The answer must consist of each line below that holds the word "labels", copied as it stands.

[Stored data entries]
=== Begin Enclosure ===

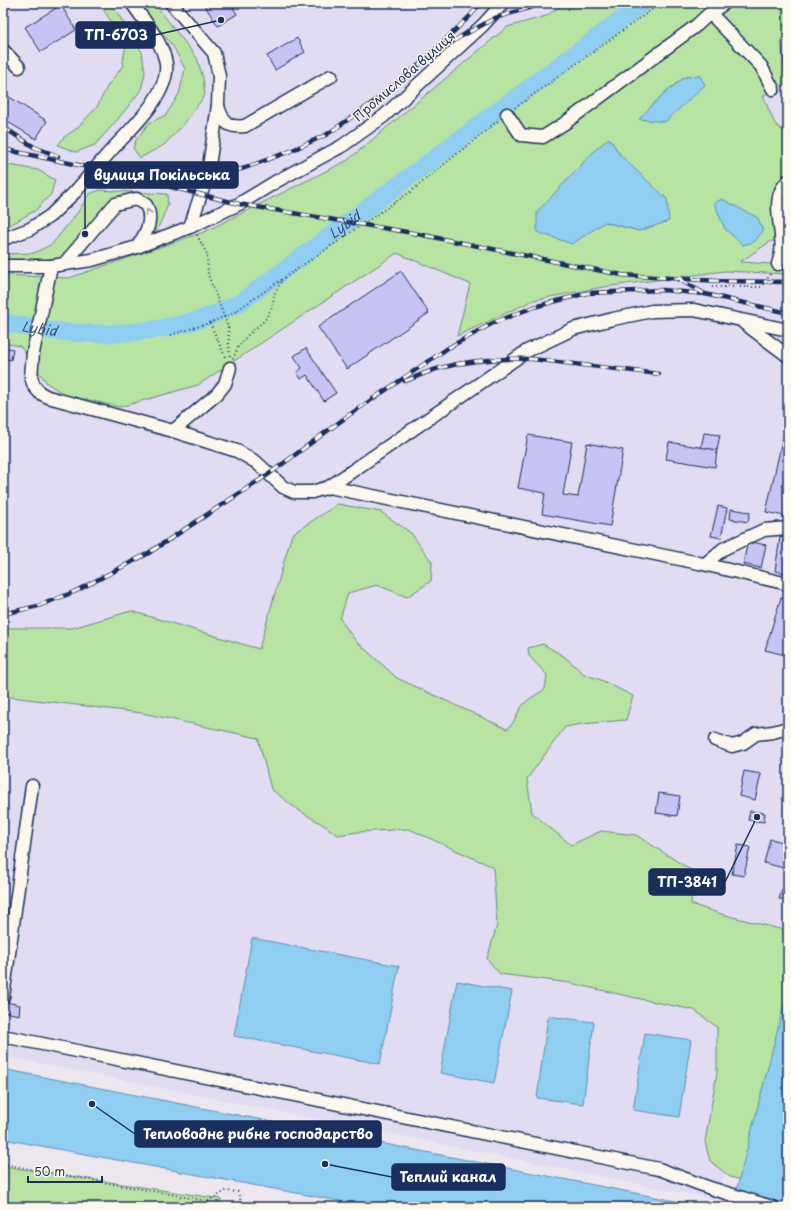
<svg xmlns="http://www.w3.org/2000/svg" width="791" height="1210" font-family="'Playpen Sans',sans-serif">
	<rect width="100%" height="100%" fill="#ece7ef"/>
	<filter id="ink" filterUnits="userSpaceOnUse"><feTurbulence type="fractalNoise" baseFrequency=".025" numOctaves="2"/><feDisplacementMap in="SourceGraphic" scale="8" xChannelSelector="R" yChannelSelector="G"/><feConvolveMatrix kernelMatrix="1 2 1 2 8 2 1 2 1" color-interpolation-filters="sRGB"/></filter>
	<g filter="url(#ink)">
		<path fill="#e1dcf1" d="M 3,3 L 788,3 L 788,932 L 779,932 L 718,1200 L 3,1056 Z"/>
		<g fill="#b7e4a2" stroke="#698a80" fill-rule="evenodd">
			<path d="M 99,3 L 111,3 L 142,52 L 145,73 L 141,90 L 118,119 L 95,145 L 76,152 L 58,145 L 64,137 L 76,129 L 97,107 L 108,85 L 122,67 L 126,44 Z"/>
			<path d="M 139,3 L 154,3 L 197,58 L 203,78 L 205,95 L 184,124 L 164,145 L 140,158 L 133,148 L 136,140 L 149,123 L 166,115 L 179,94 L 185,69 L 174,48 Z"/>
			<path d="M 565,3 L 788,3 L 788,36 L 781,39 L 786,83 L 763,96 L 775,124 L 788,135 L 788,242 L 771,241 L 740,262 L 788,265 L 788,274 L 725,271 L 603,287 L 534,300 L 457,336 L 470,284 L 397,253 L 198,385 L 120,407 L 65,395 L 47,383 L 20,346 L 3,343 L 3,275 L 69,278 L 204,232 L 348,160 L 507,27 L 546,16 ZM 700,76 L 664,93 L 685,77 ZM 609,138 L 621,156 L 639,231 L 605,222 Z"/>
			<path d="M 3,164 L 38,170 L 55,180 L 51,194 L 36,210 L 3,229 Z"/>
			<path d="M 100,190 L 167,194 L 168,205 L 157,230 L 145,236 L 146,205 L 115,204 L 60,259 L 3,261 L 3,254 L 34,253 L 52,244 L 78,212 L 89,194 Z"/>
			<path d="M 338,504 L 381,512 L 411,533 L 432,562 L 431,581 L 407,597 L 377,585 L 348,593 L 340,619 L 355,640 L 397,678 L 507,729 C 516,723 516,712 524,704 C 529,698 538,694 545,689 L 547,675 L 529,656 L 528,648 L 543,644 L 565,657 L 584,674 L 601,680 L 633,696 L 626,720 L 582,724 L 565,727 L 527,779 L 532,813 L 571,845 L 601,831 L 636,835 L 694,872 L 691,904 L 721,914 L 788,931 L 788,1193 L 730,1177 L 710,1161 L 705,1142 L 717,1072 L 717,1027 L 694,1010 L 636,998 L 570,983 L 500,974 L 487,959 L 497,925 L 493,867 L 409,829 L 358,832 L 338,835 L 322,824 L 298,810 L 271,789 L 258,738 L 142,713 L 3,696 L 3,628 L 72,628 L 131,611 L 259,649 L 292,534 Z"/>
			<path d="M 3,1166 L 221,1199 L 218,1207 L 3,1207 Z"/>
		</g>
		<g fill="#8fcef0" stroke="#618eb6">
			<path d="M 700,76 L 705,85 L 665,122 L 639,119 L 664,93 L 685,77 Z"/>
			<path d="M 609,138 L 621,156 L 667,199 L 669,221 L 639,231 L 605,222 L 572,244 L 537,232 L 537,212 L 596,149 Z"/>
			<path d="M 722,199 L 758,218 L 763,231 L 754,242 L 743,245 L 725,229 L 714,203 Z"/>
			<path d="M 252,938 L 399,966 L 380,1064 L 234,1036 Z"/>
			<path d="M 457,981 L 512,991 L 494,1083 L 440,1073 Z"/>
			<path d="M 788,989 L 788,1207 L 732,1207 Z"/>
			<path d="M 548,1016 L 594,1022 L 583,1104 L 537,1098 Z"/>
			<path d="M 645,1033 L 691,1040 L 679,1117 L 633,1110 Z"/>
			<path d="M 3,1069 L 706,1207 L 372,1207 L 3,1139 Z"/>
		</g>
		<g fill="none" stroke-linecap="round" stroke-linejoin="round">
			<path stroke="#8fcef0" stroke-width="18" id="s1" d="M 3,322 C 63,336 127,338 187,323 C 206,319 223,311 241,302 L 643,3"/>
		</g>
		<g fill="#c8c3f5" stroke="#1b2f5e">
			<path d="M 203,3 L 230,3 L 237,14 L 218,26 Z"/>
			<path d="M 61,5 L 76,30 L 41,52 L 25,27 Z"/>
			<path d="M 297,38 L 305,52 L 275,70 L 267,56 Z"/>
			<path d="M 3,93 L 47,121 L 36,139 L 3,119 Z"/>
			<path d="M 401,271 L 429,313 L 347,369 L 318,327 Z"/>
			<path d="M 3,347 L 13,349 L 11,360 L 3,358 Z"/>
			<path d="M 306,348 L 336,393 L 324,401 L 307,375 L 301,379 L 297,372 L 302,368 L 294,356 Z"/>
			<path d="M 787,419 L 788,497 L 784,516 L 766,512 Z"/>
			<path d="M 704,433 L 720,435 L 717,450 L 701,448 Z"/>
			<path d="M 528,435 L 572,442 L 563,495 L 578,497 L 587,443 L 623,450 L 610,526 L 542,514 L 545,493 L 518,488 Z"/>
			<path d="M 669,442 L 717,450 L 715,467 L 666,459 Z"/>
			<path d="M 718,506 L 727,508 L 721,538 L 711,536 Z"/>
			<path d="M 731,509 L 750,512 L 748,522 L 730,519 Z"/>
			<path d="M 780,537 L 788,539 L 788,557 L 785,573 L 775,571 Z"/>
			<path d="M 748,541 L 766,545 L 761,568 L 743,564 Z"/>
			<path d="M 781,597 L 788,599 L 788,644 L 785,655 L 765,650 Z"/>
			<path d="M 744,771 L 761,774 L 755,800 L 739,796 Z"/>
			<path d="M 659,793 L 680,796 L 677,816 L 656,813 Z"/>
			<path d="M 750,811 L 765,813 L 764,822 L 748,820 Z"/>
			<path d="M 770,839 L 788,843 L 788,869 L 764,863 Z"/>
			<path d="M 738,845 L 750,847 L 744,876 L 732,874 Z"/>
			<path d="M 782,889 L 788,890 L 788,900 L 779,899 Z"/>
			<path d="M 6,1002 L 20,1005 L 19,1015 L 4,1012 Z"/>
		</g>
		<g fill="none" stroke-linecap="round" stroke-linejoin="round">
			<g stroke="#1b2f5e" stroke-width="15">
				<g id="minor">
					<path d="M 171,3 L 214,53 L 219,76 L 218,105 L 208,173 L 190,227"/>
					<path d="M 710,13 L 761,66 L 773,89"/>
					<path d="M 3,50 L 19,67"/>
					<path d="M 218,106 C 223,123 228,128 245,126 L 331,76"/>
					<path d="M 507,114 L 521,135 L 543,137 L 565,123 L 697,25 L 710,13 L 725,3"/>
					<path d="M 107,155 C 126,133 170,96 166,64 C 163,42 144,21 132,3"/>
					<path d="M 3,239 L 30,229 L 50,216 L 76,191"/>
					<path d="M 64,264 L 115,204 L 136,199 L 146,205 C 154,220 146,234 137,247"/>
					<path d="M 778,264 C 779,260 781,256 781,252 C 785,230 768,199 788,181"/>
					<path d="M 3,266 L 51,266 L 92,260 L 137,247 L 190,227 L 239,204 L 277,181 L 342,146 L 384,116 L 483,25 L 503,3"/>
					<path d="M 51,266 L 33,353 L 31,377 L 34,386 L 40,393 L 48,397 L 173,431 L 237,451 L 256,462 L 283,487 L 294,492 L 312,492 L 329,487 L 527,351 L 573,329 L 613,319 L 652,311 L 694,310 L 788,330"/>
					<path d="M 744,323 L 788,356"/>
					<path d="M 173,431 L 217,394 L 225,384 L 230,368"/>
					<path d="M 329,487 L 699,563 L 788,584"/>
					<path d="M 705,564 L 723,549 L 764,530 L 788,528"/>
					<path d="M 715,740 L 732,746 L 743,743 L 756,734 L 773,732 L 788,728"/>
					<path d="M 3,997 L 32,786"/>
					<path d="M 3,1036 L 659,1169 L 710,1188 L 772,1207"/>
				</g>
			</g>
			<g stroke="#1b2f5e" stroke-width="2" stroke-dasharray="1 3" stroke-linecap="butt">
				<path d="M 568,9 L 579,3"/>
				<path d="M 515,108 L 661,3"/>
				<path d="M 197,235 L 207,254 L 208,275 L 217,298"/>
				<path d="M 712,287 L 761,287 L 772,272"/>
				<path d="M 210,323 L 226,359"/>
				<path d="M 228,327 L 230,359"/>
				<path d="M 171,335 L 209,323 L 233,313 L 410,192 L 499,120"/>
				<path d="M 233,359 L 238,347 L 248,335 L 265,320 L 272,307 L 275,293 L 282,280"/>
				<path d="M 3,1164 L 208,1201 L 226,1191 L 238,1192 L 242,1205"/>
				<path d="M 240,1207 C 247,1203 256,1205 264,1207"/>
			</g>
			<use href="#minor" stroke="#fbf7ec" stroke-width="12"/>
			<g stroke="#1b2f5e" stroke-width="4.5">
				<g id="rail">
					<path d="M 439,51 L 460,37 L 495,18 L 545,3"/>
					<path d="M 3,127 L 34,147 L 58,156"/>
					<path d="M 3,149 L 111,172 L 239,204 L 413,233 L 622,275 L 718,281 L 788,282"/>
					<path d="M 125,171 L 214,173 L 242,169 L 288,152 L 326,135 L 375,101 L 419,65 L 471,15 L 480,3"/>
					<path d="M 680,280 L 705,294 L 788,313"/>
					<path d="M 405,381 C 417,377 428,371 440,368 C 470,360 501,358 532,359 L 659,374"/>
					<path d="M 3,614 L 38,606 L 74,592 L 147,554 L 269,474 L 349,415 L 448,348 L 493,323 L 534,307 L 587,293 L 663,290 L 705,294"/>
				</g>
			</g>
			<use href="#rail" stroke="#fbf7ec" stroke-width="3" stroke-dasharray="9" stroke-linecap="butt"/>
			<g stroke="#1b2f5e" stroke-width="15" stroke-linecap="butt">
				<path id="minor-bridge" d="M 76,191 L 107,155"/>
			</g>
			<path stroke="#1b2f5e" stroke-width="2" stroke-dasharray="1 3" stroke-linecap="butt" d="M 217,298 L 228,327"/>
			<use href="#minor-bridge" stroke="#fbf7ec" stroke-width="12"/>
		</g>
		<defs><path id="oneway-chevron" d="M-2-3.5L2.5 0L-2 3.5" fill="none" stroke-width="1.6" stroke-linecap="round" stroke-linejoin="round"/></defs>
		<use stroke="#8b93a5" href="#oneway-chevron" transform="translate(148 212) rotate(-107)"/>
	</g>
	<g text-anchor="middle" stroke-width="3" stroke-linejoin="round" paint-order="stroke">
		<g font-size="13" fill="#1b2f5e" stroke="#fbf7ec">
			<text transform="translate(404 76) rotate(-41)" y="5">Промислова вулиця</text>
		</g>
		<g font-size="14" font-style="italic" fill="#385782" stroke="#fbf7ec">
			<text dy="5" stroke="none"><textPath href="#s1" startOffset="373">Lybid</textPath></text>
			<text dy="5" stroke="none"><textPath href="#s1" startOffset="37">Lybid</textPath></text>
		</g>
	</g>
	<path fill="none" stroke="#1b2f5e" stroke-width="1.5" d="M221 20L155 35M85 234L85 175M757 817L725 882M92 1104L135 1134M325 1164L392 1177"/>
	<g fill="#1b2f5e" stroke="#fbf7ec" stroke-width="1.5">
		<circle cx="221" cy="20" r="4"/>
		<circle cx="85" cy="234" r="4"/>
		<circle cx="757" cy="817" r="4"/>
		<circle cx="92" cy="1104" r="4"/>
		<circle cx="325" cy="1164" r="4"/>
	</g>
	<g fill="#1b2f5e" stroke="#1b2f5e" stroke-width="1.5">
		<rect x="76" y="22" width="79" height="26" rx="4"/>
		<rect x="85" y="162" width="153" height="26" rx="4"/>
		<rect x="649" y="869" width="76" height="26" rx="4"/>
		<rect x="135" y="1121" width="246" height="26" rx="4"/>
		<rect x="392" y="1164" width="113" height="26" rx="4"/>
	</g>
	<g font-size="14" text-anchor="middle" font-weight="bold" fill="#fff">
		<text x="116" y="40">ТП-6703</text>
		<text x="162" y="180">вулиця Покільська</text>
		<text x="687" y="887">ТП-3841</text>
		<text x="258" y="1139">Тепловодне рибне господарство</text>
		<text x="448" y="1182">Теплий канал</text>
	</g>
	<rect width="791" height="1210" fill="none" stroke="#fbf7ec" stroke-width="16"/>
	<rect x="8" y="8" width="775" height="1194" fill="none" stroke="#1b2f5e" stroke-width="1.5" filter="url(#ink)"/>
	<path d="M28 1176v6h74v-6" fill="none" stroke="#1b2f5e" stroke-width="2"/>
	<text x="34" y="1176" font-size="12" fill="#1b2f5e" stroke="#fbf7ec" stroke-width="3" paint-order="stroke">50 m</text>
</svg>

=== End Enclosure ===
=== Begin Enclosure ===

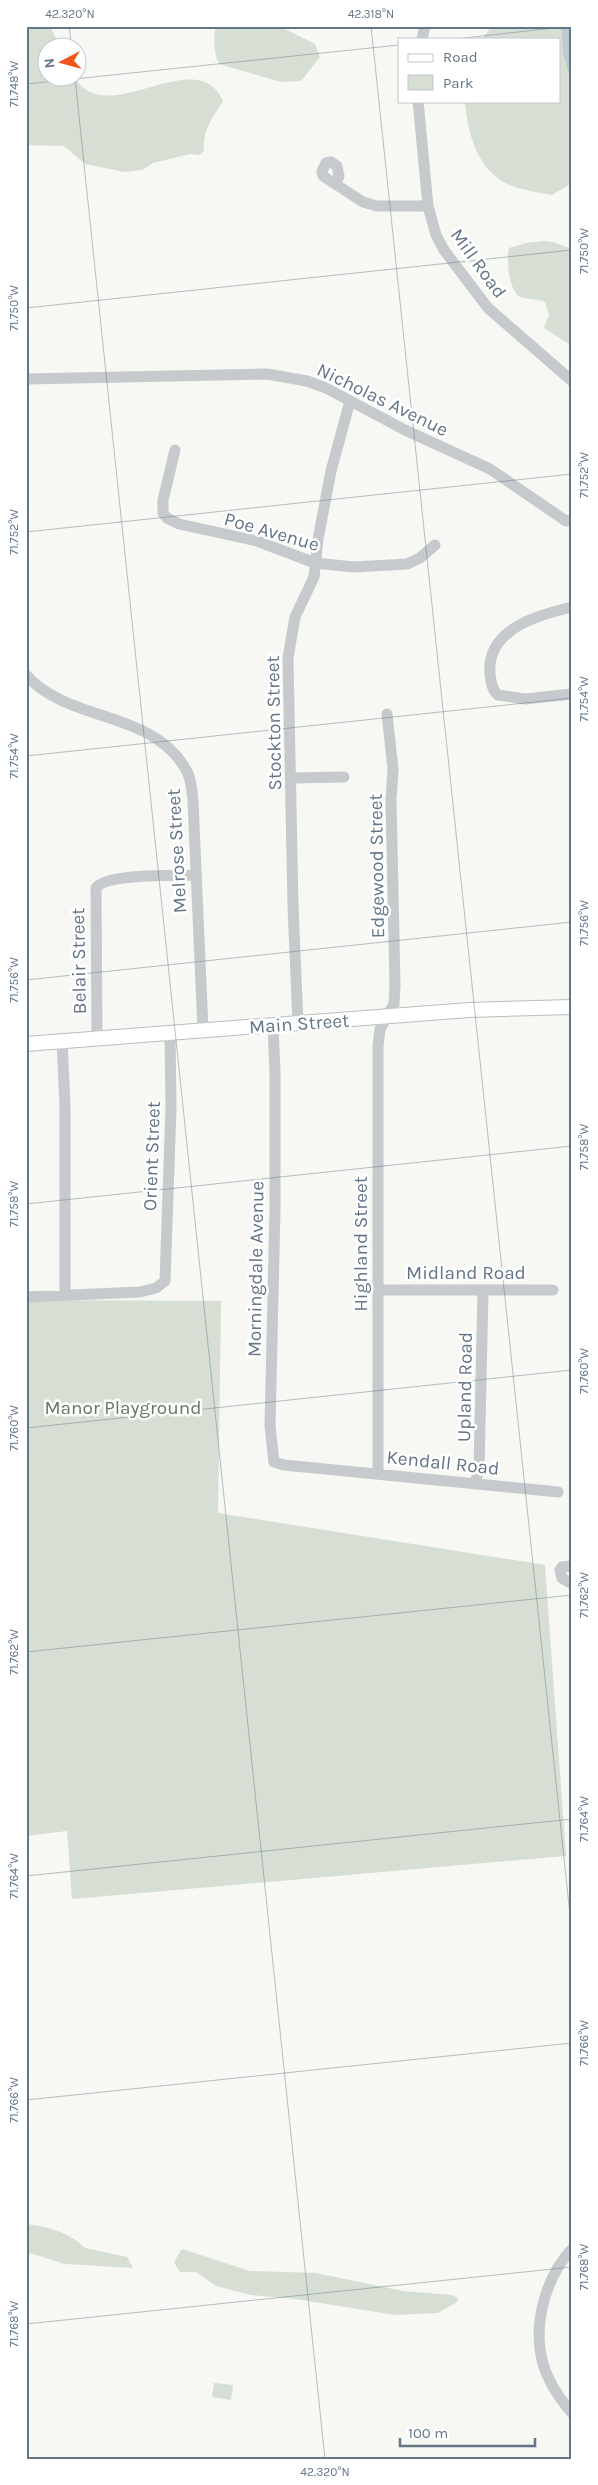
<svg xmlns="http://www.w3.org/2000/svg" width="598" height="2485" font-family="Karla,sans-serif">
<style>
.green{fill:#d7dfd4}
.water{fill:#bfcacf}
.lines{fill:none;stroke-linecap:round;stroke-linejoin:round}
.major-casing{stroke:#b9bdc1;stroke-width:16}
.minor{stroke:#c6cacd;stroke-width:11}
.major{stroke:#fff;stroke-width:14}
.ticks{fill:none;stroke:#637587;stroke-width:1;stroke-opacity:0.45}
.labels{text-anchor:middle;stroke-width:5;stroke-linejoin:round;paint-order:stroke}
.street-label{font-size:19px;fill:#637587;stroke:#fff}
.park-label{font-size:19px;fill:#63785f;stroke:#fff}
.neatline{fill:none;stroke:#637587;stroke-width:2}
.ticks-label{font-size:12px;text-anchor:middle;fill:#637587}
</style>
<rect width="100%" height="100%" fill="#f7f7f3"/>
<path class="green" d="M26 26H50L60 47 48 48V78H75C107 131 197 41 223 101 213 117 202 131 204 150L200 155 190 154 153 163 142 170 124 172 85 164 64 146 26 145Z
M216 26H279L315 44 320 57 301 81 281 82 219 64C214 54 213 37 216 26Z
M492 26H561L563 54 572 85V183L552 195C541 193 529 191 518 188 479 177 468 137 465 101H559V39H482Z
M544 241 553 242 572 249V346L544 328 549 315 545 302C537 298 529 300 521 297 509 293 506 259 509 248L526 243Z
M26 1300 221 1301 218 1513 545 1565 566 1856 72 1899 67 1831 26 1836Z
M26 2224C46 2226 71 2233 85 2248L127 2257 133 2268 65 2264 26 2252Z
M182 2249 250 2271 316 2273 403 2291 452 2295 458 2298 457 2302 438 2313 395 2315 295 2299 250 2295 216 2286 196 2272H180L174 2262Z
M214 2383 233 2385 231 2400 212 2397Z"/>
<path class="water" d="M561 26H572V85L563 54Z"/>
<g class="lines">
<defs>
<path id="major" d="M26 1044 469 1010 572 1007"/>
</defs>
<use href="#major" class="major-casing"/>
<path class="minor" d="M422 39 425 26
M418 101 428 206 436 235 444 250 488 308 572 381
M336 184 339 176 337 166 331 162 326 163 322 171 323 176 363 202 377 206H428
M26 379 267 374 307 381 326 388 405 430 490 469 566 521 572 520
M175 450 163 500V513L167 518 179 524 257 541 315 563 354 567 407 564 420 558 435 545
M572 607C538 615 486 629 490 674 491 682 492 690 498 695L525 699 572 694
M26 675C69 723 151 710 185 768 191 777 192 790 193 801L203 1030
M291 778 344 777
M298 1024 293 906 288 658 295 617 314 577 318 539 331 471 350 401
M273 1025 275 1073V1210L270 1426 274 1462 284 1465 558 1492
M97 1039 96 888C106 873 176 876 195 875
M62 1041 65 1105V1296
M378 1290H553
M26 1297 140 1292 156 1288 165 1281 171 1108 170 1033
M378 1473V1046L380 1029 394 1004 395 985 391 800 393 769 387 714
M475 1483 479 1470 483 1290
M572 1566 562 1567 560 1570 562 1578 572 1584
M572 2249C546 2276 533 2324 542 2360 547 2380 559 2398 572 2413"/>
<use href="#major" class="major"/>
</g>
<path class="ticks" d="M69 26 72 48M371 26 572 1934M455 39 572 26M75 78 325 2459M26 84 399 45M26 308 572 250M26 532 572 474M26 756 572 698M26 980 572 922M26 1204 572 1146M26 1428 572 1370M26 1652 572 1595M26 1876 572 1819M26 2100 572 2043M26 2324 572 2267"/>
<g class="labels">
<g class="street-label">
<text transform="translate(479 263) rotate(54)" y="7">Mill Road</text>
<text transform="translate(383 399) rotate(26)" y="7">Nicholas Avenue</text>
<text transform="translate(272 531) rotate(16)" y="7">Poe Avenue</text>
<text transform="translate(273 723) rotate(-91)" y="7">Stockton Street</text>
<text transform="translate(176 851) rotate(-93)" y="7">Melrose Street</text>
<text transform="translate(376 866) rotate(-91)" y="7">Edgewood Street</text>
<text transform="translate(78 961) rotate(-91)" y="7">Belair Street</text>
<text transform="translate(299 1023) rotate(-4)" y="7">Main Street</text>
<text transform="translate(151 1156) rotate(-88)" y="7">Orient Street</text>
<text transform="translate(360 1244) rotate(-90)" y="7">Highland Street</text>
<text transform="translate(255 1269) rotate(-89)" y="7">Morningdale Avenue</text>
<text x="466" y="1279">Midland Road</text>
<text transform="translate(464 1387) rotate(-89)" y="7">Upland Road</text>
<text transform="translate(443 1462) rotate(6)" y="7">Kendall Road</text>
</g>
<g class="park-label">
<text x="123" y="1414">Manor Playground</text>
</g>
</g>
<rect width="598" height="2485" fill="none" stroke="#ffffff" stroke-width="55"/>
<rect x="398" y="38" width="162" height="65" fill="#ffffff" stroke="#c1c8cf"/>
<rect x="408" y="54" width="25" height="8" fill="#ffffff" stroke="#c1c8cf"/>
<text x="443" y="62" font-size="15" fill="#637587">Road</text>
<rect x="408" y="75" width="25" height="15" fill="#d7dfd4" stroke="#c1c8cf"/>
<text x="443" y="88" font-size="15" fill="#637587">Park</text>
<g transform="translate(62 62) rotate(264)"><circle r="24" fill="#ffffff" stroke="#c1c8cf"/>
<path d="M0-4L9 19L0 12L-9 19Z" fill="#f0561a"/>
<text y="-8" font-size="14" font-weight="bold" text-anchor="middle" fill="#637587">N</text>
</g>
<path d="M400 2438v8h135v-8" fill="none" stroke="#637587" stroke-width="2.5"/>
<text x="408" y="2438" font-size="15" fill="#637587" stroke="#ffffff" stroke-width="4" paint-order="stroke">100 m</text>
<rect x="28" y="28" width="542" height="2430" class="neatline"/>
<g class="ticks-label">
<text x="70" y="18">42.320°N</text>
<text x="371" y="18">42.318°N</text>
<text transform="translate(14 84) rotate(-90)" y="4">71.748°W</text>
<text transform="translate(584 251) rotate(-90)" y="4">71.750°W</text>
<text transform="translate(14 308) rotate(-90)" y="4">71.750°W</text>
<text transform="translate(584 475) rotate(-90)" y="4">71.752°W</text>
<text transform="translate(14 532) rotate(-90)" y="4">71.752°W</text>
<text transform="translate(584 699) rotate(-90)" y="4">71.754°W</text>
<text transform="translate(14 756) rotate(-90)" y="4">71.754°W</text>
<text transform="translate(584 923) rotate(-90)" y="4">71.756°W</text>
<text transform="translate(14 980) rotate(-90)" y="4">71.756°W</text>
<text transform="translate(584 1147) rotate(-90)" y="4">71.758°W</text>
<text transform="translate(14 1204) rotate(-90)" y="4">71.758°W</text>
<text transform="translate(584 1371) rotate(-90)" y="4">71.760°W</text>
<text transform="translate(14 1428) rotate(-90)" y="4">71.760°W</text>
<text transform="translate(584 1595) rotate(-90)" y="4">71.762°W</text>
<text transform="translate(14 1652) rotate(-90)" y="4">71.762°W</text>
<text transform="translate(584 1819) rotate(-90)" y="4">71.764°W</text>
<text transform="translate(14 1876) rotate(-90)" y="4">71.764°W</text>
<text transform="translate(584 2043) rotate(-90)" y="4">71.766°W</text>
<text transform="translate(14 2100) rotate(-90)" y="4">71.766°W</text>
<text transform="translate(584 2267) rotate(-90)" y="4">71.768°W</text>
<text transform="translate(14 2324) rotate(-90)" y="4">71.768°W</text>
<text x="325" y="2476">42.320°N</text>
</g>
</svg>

=== End Enclosure ===

**SOLUTION TO THIS PROBLEM**
.labels{text-anchor:middle;stroke-width:5;stroke-linejoin:round;paint-order:stroke}
<g class="labels">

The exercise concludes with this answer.